### EXERCISE
Set each line of the data down exactly, please.

(Excerpts from a dataset)
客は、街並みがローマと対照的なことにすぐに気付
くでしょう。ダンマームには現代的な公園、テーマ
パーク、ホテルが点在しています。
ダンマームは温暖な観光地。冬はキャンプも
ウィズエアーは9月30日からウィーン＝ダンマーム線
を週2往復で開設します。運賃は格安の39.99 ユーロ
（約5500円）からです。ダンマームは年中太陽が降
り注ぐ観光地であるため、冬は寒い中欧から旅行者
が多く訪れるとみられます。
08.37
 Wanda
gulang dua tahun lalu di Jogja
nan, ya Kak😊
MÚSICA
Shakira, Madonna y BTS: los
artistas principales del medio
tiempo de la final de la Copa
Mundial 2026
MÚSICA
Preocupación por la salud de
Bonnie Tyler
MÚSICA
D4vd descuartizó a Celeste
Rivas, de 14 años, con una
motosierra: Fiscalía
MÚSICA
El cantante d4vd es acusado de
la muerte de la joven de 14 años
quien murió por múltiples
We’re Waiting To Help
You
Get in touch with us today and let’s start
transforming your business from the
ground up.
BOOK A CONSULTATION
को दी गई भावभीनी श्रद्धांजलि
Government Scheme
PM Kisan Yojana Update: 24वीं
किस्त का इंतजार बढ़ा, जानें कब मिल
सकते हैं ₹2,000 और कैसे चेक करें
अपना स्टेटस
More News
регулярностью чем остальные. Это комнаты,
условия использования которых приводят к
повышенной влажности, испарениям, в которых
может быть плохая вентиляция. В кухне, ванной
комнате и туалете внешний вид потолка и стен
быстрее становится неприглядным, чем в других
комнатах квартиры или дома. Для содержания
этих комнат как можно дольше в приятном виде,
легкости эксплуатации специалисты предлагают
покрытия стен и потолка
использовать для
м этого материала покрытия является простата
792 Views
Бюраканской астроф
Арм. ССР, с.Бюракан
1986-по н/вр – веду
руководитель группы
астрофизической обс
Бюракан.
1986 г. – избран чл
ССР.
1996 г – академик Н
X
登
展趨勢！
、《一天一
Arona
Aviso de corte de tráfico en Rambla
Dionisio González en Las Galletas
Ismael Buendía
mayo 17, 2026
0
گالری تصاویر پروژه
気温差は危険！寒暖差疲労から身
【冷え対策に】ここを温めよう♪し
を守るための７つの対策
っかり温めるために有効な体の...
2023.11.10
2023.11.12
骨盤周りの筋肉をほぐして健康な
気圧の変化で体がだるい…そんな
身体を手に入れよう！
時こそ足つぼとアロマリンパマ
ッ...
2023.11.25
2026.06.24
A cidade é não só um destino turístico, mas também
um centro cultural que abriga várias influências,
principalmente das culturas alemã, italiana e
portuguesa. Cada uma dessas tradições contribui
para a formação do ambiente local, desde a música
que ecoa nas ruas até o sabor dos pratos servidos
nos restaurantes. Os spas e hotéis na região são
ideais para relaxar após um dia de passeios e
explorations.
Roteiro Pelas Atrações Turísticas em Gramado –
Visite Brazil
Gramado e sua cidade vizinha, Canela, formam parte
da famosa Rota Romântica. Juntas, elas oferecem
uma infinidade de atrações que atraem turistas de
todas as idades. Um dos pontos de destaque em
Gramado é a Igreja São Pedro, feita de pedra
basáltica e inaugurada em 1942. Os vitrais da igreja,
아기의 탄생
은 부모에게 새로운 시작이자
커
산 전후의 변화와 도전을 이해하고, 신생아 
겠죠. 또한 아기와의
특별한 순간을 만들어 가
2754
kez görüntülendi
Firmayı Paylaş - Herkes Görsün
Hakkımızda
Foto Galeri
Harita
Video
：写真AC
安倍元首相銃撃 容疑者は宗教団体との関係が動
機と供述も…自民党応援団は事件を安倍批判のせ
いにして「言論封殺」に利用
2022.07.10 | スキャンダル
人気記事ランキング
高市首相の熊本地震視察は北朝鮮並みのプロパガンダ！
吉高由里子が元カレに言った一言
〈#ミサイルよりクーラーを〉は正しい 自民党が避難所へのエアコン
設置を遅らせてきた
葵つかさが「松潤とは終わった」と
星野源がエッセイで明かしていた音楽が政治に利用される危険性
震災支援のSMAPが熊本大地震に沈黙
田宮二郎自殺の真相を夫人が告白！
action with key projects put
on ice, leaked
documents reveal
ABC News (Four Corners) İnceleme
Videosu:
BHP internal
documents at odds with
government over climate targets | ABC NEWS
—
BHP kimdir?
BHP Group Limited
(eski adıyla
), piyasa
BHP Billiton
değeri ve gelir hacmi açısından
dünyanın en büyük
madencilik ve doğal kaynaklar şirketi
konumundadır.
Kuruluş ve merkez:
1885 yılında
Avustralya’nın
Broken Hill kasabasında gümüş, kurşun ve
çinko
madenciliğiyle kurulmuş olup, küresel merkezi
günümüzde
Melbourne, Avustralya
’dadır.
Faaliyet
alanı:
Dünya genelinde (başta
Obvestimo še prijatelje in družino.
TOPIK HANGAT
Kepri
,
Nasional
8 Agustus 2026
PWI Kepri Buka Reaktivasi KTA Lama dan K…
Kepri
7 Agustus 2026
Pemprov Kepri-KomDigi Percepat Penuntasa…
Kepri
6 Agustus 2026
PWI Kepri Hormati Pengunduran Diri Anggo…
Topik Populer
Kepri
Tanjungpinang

### RESPONSE
客は、街並みがローマと対照的なことにすぐに気付
くでしょう。ダンマームには現代的な公園、テーマ
パーク、ホテルが点在しています。
ダンマームは温暖な観光地。冬はキャンプも
ウィズエアーは9月30日からウィーン＝ダンマーム線
を週2往復で開設します。運賃は格安の39.99 ユーロ
（約5500円）からです。ダンマームは年中太陽が降
り注ぐ観光地であるため、冬は寒い中欧から旅行者
が多く訪れるとみられます。
08.37
 Wanda
gulang dua tahun lalu di Jogja
nan, ya Kak😊
MÚSICA
Shakira, Madonna y BTS: los
artistas principales del medio
tiempo de la final de la Copa
Mundial 2026
MÚSICA
Preocupación por la salud de
Bonnie Tyler
MÚSICA
D4vd descuartizó a Celeste
Rivas, de 14 años, con una
motosierra: Fiscalía
MÚSICA
El cantante d4vd es acusado de
la muerte de la joven de 14 años
quien murió por múltiples
We’re Waiting To Help
You
Get in touch with us today and let’s start
transforming your business from the
ground up.
BOOK A CONSULTATION
को दी गई भावभीनी श्रद्धांजलि
Government Scheme
PM Kisan Yojana Update: 24वीं
किस्त का इंतजार बढ़ा, जानें कब मिल
सकते हैं ₹2,000 और कैसे चेक करें
अपना स्टेटस
More News
регулярностью чем остальные. Это комнаты,
условия использования которых приводят к
повышенной влажности, испарениям, в которых
может быть плохая вентиляция. В кухне, ванной
комнате и туалете внешний вид потолка и стен
быстрее становится неприглядным, чем в других
комнатах квартиры или дома. Для содержания
этих комнат как можно дольше в приятном виде,
легкости эксплуатации специалисты предлагают
покрытия стен и потолка
использовать для
м этого материала покрытия является простата
792 Views
Бюраканской астроф
Арм. ССР, с.Бюракан
1986-по н/вр – веду
руководитель группы
астрофизической обс
Бюракан.
1986 г. – избран чл
ССР.
1996 г – академик Н
X
登
展趨勢！
、《一天一
Arona
Aviso de corte de tráfico en Rambla
Dionisio González en Las Galletas
Ismael Buendía
mayo 17, 2026
0
گالری تصاویر پروژه
気温差は危険！寒暖差疲労から身
【冷え対策に】ここを温めよう♪し
を守るための７つの対策
っかり温めるために有効な体の...
2023.11.10
2023.11.12
骨盤周りの筋肉をほぐして健康な
気圧の変化で体がだるい…そんな
身体を手に入れよう！
時こそ足つぼとアロマリンパマ
ッ...
2023.11.25
2026.06.24
A cidade é não só um destino turístico, mas também
um centro cultural que abriga várias influências,
principalmente das culturas alemã, italiana e
portuguesa. Cada uma dessas tradições contribui
para a formação do ambiente local, desde a música
que ecoa nas ruas até o sabor dos pratos servidos
nos restaurantes. Os spas e hotéis na região são
ideais para relaxar após um dia de passeios e
explorations.
Roteiro Pelas Atrações Turísticas em Gramado –
Visite Brazil
Gramado e sua cidade vizinha, Canela, formam parte
da famosa Rota Romântica. Juntas, elas oferecem
uma infinidade de atrações que atraem turistas de
todas as idades. Um dos pontos de destaque em
Gramado é a Igreja São Pedro, feita de pedra
basáltica e inaugurada em 1942. Os vitrais da igreja,
아기의 탄생
은 부모에게 새로운 시작이자
커
산 전후의 변화와 도전을 이해하고, 신생아 
겠죠. 또한 아기와의
특별한 순간을 만들어 가
2754
kez görüntülendi
Firmayı Paylaş - Herkes Görsün
Hakkımızda
Foto Galeri
Harita
Video
：写真AC
安倍元首相銃撃 容疑者は宗教団体との関係が動
機と供述も…自民党応援団は事件を安倍批判のせ
いにして「言論封殺」に利用
2022.07.10 | スキャンダル
人気記事ランキング
高市首相の熊本地震視察は北朝鮮並みのプロパガンダ！
吉高由里子が元カレに言った一言
〈#ミサイルよりクーラーを〉は正しい 自民党が避難所へのエアコン
設置を遅らせてきた
葵つかさが「松潤とは終わった」と
星野源がエッセイで明かしていた音楽が政治に利用される危険性
震災支援のSMAPが熊本大地震に沈黙
田宮二郎自殺の真相を夫人が告白！
action with key projects put
on ice, leaked
documents reveal
ABC News (Four Corners) İnceleme
Videosu:
BHP internal
documents at odds with
government over climate targets | ABC NEWS
—
BHP kimdir?
BHP Group Limited
(eski adıyla
), piyasa
BHP Billiton
değeri ve gelir hacmi açısından
dünyanın en büyük
madencilik ve doğal kaynaklar şirketi
konumundadır.
Kuruluş ve merkez:
1885 yılında
Avustralya’nın
Broken Hill kasabasında gümüş, kurşun ve
çinko
madenciliğiyle kurulmuş olup, küresel merkezi
günümüzde
Melbourne, Avustralya
’dadır.
Faaliyet
alanı:
Dünya genelinde (başta
Obvestimo še prijatelje in družino.
TOPIK HANGAT
Kepri
,
Nasional
8 Agustus 2026
PWI Kepri Buka Reaktivasi KTA Lama dan K…
Kepri
7 Agustus 2026
Pemprov Kepri-KomDigi Percepat Penuntasa…
Kepri
6 Agustus 2026
PWI Kepri Hormati Pengunduran Diri Anggo…
Topik Populer
Kepri
Tanjungpinang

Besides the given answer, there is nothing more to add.